* [WORK REQUEST]:
Each line below should be set down again unchanged.

(Dataset excerpts)

»»

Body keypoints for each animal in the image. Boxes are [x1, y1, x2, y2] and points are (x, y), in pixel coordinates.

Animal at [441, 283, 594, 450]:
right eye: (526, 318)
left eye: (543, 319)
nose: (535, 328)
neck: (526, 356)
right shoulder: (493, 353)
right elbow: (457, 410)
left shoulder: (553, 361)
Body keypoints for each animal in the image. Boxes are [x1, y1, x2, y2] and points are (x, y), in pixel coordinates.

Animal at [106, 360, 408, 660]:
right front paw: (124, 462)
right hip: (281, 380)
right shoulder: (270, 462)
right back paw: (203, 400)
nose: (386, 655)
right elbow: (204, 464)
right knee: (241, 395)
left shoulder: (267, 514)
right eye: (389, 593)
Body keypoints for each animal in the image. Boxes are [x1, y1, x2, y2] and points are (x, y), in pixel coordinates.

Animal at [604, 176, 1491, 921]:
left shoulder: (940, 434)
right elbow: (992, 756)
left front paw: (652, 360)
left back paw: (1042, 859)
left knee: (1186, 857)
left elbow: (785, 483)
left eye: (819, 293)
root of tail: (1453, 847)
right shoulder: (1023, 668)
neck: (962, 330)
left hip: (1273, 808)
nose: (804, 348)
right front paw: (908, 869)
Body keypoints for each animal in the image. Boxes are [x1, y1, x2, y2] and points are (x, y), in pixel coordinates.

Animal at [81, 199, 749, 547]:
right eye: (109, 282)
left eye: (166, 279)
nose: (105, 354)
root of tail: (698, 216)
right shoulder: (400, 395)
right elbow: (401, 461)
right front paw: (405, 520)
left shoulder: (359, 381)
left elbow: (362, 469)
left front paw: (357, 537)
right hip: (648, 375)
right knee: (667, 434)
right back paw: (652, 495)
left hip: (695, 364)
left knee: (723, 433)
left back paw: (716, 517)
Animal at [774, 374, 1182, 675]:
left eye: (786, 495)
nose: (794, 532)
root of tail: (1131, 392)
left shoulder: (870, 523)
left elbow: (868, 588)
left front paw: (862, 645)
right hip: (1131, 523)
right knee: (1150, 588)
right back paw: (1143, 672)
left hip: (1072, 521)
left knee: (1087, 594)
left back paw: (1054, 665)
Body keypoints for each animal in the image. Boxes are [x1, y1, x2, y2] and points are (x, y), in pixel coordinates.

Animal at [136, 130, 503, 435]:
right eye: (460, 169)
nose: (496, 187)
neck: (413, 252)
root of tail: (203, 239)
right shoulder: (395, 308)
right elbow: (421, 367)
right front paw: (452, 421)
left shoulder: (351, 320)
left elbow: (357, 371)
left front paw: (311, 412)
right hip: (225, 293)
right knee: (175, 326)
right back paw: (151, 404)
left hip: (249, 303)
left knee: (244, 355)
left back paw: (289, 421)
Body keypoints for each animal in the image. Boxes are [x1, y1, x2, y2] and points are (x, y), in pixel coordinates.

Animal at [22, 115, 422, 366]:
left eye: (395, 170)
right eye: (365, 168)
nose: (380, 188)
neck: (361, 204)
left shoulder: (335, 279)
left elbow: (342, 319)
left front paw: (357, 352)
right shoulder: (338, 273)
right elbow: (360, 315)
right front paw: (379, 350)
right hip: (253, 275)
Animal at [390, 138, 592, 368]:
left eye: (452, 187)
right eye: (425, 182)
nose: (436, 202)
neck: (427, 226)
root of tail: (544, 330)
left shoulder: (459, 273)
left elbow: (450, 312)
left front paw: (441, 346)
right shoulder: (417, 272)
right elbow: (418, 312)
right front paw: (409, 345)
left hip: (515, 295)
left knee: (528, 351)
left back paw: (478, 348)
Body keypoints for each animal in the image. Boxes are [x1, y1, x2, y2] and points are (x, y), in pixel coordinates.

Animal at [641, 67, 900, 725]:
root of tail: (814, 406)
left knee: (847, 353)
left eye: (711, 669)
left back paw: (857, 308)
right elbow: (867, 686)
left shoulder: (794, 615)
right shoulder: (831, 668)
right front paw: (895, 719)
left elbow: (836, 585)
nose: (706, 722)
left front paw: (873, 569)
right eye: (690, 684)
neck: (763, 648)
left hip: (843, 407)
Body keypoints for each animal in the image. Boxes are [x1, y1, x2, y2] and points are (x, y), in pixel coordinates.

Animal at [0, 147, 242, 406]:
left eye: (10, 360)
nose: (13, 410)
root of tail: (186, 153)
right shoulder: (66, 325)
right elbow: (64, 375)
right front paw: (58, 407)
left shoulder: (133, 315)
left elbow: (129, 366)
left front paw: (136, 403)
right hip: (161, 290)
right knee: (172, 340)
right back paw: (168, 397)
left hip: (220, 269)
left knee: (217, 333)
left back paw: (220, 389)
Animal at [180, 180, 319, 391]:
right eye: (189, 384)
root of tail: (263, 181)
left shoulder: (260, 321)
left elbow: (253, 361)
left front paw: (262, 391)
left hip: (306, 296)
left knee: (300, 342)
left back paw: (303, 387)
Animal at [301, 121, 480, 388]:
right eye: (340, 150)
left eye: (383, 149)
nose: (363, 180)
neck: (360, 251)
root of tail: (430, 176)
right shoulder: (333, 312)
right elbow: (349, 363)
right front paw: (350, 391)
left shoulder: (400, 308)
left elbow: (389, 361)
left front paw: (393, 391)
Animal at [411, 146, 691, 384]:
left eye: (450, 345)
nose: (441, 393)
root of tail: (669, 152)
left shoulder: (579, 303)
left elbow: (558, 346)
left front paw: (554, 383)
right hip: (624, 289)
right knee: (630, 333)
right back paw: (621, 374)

««

* [SOLVED PROBLEM]:
Body keypoints for each animal in the image. Boxes are [x1, y1, x2, y2] and points are (x, y), in pixel coordinates.

Animal at [441, 283, 594, 450]:
right eye: (526, 318)
left eye: (543, 319)
nose: (535, 328)
neck: (526, 356)
right shoulder: (493, 353)
right elbow: (457, 410)
left shoulder: (553, 361)
Body keypoints for each animal in the image. Boxes are [x1, y1, x2, y2] and points are (x, y), in pixel coordinates.

Animal at [106, 360, 408, 660]:
right front paw: (124, 462)
right hip: (281, 380)
right shoulder: (270, 462)
right back paw: (203, 400)
nose: (386, 655)
right elbow: (204, 464)
right knee: (241, 395)
left shoulder: (267, 514)
right eye: (389, 593)
Body keypoints for each animal in the image. Boxes are [x1, y1, x2, y2] and points are (x, y), in pixel coordinates.

Animal at [604, 176, 1491, 921]:
left shoulder: (940, 434)
right elbow: (992, 756)
left front paw: (652, 360)
left back paw: (1042, 859)
left knee: (1186, 857)
left elbow: (785, 483)
left eye: (819, 293)
root of tail: (1453, 847)
right shoulder: (1023, 668)
neck: (962, 330)
left hip: (1273, 808)
nose: (804, 348)
right front paw: (908, 869)
Body keypoints for each animal in the image. Boxes are [x1, y1, x2, y2] and points are (x, y), in pixel coordinates.

Animal at [81, 199, 749, 547]:
right eye: (109, 282)
left eye: (166, 279)
nose: (105, 354)
root of tail: (698, 216)
right shoulder: (400, 395)
right elbow: (401, 461)
right front paw: (405, 520)
left shoulder: (359, 381)
left elbow: (362, 469)
left front paw: (357, 537)
right hip: (648, 375)
right knee: (667, 434)
right back paw: (652, 495)
left hip: (695, 364)
left knee: (723, 433)
left back paw: (716, 517)
Animal at [774, 374, 1182, 675]:
left eye: (786, 495)
nose: (794, 532)
root of tail: (1131, 392)
left shoulder: (870, 523)
left elbow: (868, 588)
left front paw: (862, 645)
right hip: (1131, 523)
right knee: (1150, 588)
right back paw: (1143, 672)
left hip: (1072, 521)
left knee: (1087, 594)
left back paw: (1054, 665)
Body keypoints for each animal in the image. Boxes are [x1, y1, x2, y2] and points are (x, y), in pixel coordinates.

Animal at [136, 130, 503, 435]:
right eye: (460, 169)
nose: (496, 187)
neck: (413, 252)
root of tail: (203, 239)
right shoulder: (395, 308)
right elbow: (421, 367)
right front paw: (452, 421)
left shoulder: (351, 320)
left elbow: (357, 371)
left front paw: (311, 412)
right hip: (225, 293)
right knee: (175, 326)
right back paw: (151, 404)
left hip: (249, 303)
left knee: (244, 355)
left back paw: (289, 421)
Body keypoints for each animal in the image. Boxes are [x1, y1, x2, y2] and points are (x, y), in pixel coordinates.

Animal at [22, 115, 422, 366]:
left eye: (395, 170)
right eye: (365, 168)
nose: (380, 188)
neck: (361, 204)
left shoulder: (335, 279)
left elbow: (342, 319)
left front paw: (357, 352)
right shoulder: (338, 273)
right elbow: (360, 315)
right front paw: (379, 350)
right hip: (253, 275)
Animal at [390, 138, 592, 368]:
left eye: (452, 187)
right eye: (425, 182)
nose: (436, 202)
neck: (427, 226)
root of tail: (544, 330)
left shoulder: (459, 273)
left elbow: (450, 312)
left front paw: (441, 346)
right shoulder: (417, 272)
right elbow: (418, 312)
right front paw: (409, 345)
left hip: (515, 295)
left knee: (528, 351)
left back paw: (478, 348)
Body keypoints for each animal in the image. Boxes are [x1, y1, x2, y2] and points are (x, y), in pixel coordinates.

Animal at [641, 67, 900, 725]:
root of tail: (814, 406)
left knee: (847, 353)
left eye: (711, 669)
left back paw: (857, 308)
right elbow: (867, 686)
left shoulder: (794, 615)
right shoulder: (831, 668)
right front paw: (895, 719)
left elbow: (836, 585)
nose: (706, 722)
left front paw: (873, 569)
right eye: (690, 684)
neck: (763, 648)
left hip: (843, 407)
Body keypoints for each animal in the image. Boxes are [x1, y1, x2, y2] and points are (x, y), in pixel coordinates.

Animal at [0, 147, 242, 406]:
left eye: (10, 360)
nose: (13, 410)
root of tail: (186, 153)
right shoulder: (66, 325)
right elbow: (64, 375)
right front paw: (58, 407)
left shoulder: (133, 315)
left elbow: (129, 366)
left front paw: (136, 403)
right hip: (161, 290)
right knee: (172, 340)
right back paw: (168, 397)
left hip: (220, 269)
left knee: (217, 333)
left back paw: (220, 389)
Animal at [180, 180, 319, 391]:
right eye: (189, 384)
root of tail: (263, 181)
left shoulder: (260, 321)
left elbow: (253, 361)
left front paw: (262, 391)
left hip: (306, 296)
left knee: (300, 342)
left back paw: (303, 387)
Animal at [301, 121, 480, 388]:
right eye: (340, 150)
left eye: (383, 149)
nose: (363, 180)
neck: (360, 251)
root of tail: (430, 176)
right shoulder: (333, 312)
right elbow: (349, 363)
right front paw: (350, 391)
left shoulder: (400, 308)
left elbow: (389, 361)
left front paw: (393, 391)
Animal at [411, 146, 691, 384]:
left eye: (450, 345)
nose: (441, 393)
root of tail: (669, 152)
left shoulder: (579, 303)
left elbow: (558, 346)
left front paw: (554, 383)
right hip: (624, 289)
right knee: (630, 333)
right back paw: (621, 374)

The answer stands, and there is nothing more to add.